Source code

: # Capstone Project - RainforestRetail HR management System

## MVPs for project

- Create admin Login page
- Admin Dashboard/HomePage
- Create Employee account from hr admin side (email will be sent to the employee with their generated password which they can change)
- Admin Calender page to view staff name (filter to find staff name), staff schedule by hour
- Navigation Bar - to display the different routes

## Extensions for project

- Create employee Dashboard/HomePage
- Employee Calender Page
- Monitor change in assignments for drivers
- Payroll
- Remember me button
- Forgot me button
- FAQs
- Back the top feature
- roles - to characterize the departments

> **Work instructions**
What lines in the records contain the word "HomePage"? Return each one.

> **Reply**
- Admin Dashboard/HomePage
- Create employee Dashboard/HomePage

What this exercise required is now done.